The stunts were so-so.  I have to give credit that Jackie, at his age, can really still do difficult stunts.  But over-all, it was nothing surprising already.  The James Bond-like movie intro where he was strapped to that suit with wheels was innovative, at least.  The overall martial arts of the film was lame.  Or maybe after watching HK superstar Donnie Yen in Ip Man, everyone else seem to pale in comparison.

The acting, outside of Jackie Chan himself, was really lame.  They seem to have hired a bunch of never-heard amateur actors.  From the aristocratic French lady, to the Caucasian youth activists, the actors looked like drones memorizing their lines.

In the final scene where Jackie swoops down to risk his life to save the Dragon head, there was a flash of hope for a great ending.  With Jackie's bloodshot eyes, bloody face, and broken legs, I really thought that they will kill him off.  That would have been a first -- Jackie dying in his movie.  And it would have been a blaze-of-glory kind of ending.  Seemed like a great way to end his action career.  But 'no', he was still alive and the sub-plot further gets complicated -- who was that lady at the end?  Was that his wife?  Girlfriend?  Why was she not answering his phone all that time?  Why were Jackie's team mates referring to her as "sister"?

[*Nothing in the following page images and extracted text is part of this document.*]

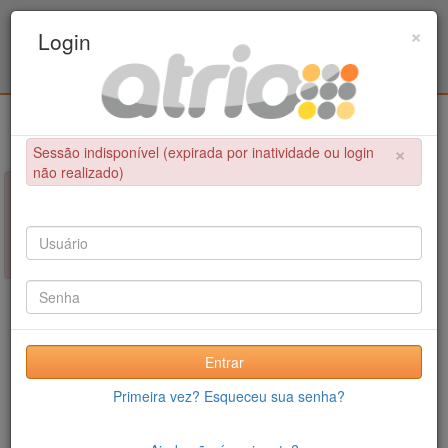
Programa Associado de Pós-Graduação em
×
Login
Educação Física / UPE - UFPB
Login
×
Sessão indisponível (expirada por inatividade ou login
não realizado)
×
NÃO FOI POSSÍVEL CONCLUIR A OPERAÇÃO
Sessão indisponível (expirada por inatividade ou login não
realizado)
Entrar
Primeira vez? Esqueceu sua senha?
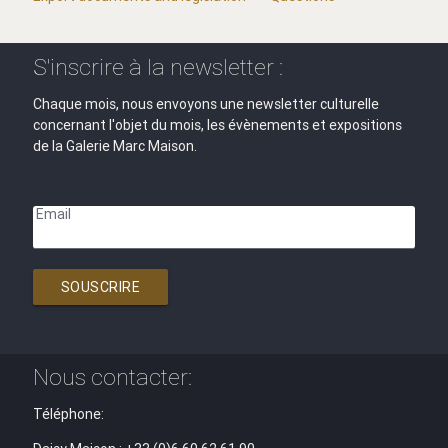
S'inscrire à la newsletter :
Chaque mois, nous envoyons une newsletter culturelle
concernant l'objet du mois, les évènements et expositions
de la Galerie Marc Maison.
Email
SOUSCRIRE
Nous contacter:
Téléphone:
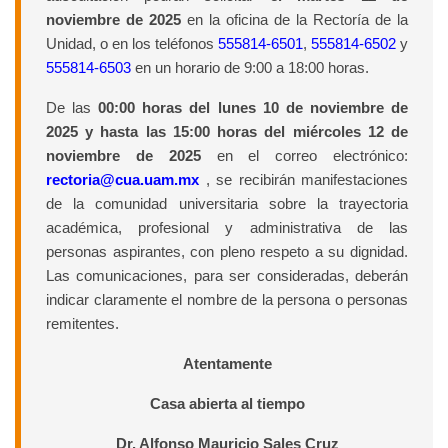
noviembre de 2025
en la oficina de la Rectoría de la
Unidad, o en los teléfonos
555814-6501
,
555814-6502
y
555814-6503
en un horario de 9:00 a 18:00 horas.
De las
00:00 horas del lunes 10 de noviembre de
2025 y hasta las 15:00 horas del miércoles 12 de
noviembre de 2025
en el correo electrónico:
rectoria@cua.uam.mx
, se recibirán manifestaciones
de la comunidad universitaria sobre la trayectoria
académica, profesional y administrativa de las
personas aspirantes, con pleno respeto a su dignidad.
Las comunicaciones, para ser consideradas, deberán
indicar claramente el nombre de la persona o personas
remitentes.
Atentamente
Casa abierta al tiempo
Dr. Alfonso Mauricio Sales Cruz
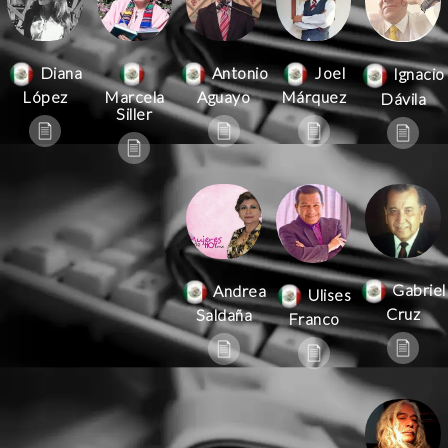
Antonio
Joel
Diana
Ignacio
Aguayo
Márquez
López
Marcela
Dávila
Siller
Gabriel
Andrea
Ulises
Cruz
Saldaña
Franco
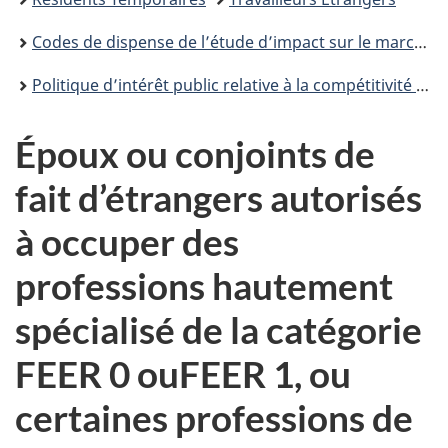
Codes de dispense de l’étude d’impact sur le marché du travail (EIMT) – Programme de mobilité internationale (PMI)
Politique d’intérêt public relative à la compétitivité et à l’économie
Époux ou conjoints de
fait d’étrangers autorisés
à occuper des
professions hautement
spécialisé de la catégorie
FEER 0 ouFEER 1, ou
certaines professions de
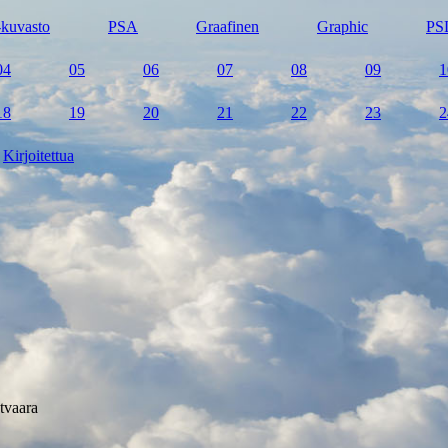
kuvasto
PSA
Graafinen
Graphic
PS
04
05
06
07
08
09
1
18
19
20
21
22
23
2
Kirjoitettua
tvaara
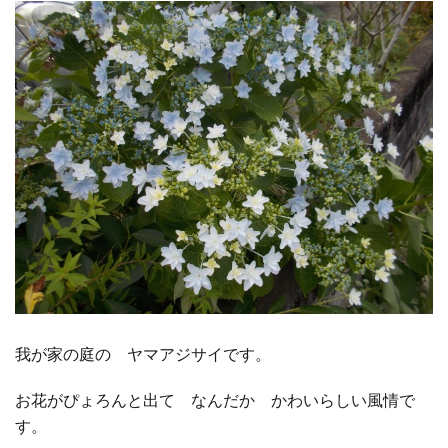
□ 有料体験指導
我が家の庭の ヤマアジサイです。
お花がぴょろんと出て なんだか かわいらしい風情で
す。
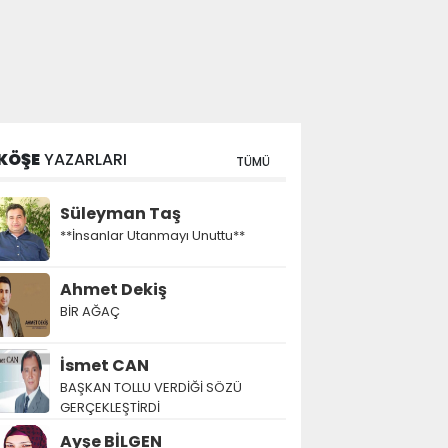
KÖŞE
YAZARLARI
TÜMÜ
Süleyman Taş
**İnsanlar Utanmayı Unuttu**
Ahmet Dekiş
BİR AĞAÇ
İsmet CAN
BAŞKAN TOLLU VERDİĞİ SÖZÜ
GERÇEKLEŞTİRDİ
Ayşe BİLGEN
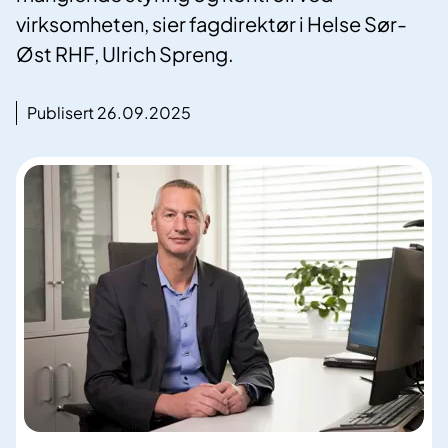
virksomheten, sier fagdirektør i Helse Sør-
Øst RHF, Ulrich Spreng.
Publisert 26.09.2025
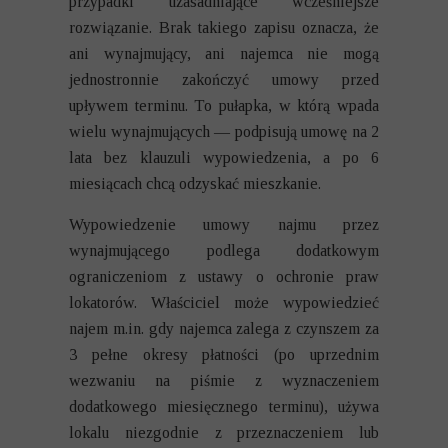
przypadki uzasadniające wcześniejsze
rozwiązanie. Brak takiego zapisu oznacza, że
ani wynajmujący, ani najemca nie mogą
jednostronnie zakończyć umowy przed
upływem terminu. To pułapka, w którą wpada
wielu wynajmujących — podpisują umowę na 2
lata bez klauzuli wypowiedzenia, a po 6
miesiącach chcą odzyskać mieszkanie.
Wypowiedzenie umowy najmu przez
wynajmującego podlega dodatkowym
ograniczeniom z ustawy o ochronie praw
lokatorów. Właściciel może wypowiedzieć
najem m.in. gdy najemca zalega z czynszem za
3 pełne okresy płatności (po uprzednim
wezwaniu na piśmie z wyznaczeniem
dodatkowego miesięcznego terminu), używa
lokalu niezgodnie z przeznaczeniem lub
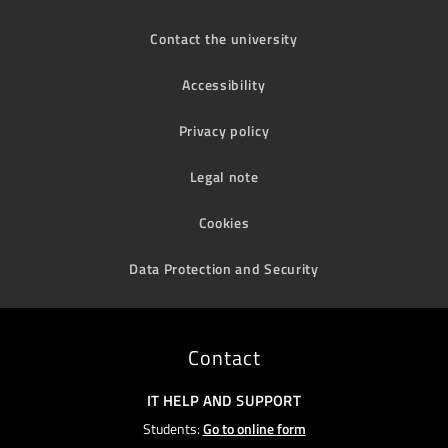
Contact the university
Accessibility
Privacy policy
Legal note
Cookies
Data Protection and Security
Contact
IT HELP AND SUPPORT
Students:
Go to online form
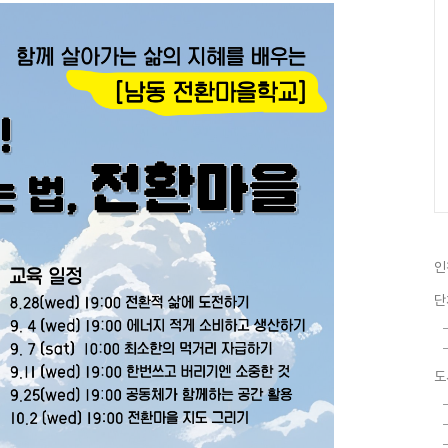
인
단
도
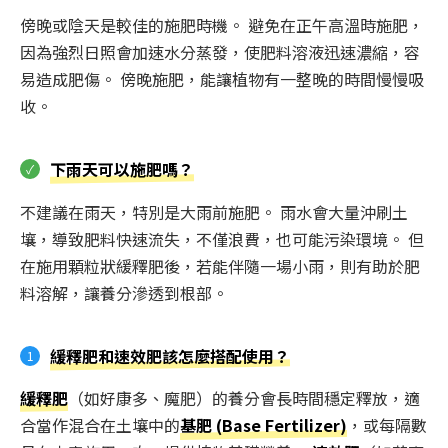
傍晚或陰天是較佳的施肥時機。 避免在正午高溫時施肥，
因為強烈日照會加速水分蒸發，使肥料溶液迅速濃縮，容
易造成肥傷。 傍晚施肥，能讓植物有一整晚的時間慢慢吸
收。
下雨天可以施肥嗎？
不建議在雨天，特別是大雨前施肥。 雨水會大量沖刷土
壤，導致肥料快速流失，不僅浪費，也可能污染環境。 但
在施用顆粒狀緩釋肥後，若能伴隨一場小雨，則有助於肥
料溶解，讓養分滲透到根部。
緩釋肥和速效肥該怎麼搭配使用？
緩釋肥
（如好康多、魔肥）的養分會長時間穩定釋放，適
合當作混合在土壤中的
基肥 (Base Fertilizer)
，或每隔數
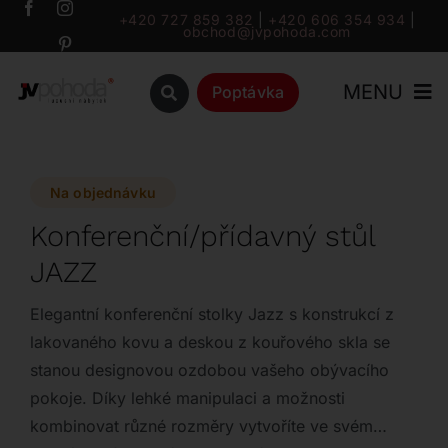
Přeskočit
+420 727 859 382
|
+420 606 354 934
|
obchod@jvpohoda.com
na
obsah
MENU
Poptávka
Úvod
Na objednávku
O nás
Konferenční/přídavný stůl
JAZZ
Katalog
Elegantní konferenční stolky Jazz s konstrukcí z
Značky
lakovaného kovu a deskou z kouřového skla se
stanou designovou ozdobou vašeho obývacího
pokoje. Díky lehké manipulaci a možnosti
Outlet
kombinovat různé rozměry vytvoříte ve svém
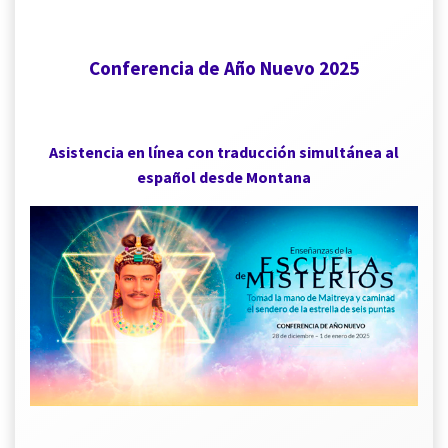
Conferencia de Año Nuevo 2025
Asistencia en línea con traducción simultánea al
español desde Montana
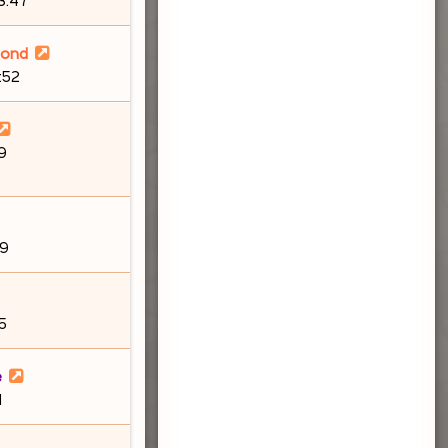
lond
6:52
9
19
5
e
1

I still think that the Rush Hour series with Chris Tucker were Jackie's best action-comedy performances.

Friday, February 1, 2013

Mysteries of the Deposit Slip

Having worked closely with all the major local commercial banks for the past couple of years with Dragonpay, there are some things about the ubiquitous deposit slip that has always boggled me.

Mystery #1 - Account Type

Why do banks ask us to tick the box if the type of account we are depositing to is a "Checking" or "Savings"?  Can't the teller tell (no pun there)?  Surely by simply encoding the account number in their screen, their system can immediately tell if its a Checking or Savings account.  So why even bother asking the depositor to tick it?

I noticed that even if you leave this field blank, the teller will just process it anyway without asking.  This proves that they can easily tell from their screen.  So why bother asking?

Kudos to banks like Metrobank whose deposit slip has never seem to have bothered asking for this data as far as I can recall.  The 4th digit of your bank account number already tells them if its a PHP or USD, Savings or Checking account.  No need to ask.

Mystery #2 - Date

Why on earth do banks ask you to write the date on the deposit slip?  Isn't it obvious?  Its always the date of that day.  The teller will never accept a deposit slip which is dated in the past, nor in the future.  The teller will only accept current dated deposit slips.  So again -- why bother asking?

All banks print validation data on the slip when the teller processes it.  And all validation data contains the date and time it was processed.  So since the date is already there (based on the back-end system), why are they still asking the depositor to write it?

Mystery #3 - Currency

To a lesser extent, this field is similar to the account type field in my opinion.  When the teller types in your account number in their system, they can already tell what is the currency of your account.  So why bother asking you?

Mystery #4 - Signature

Why do several banks ask you to sign on the deposit slip?  Of what value does it serve?  Metrobank, Landbank, UCPB, etc. have this field that perplexes me.  The teller never actually validates if that is really your signature by comparing it against a government-issued ID.  You can ask your 3-year old kid to doodle in that box and it would not make any difference.  Why, oh why?

Mystery #5 - Relationship to the Account Holder

This one seems to be unique to Landbank and UCPB.  You (the depositor) have to declare your relationship to the account holder on the deposit slip.  Why on earth is that important?!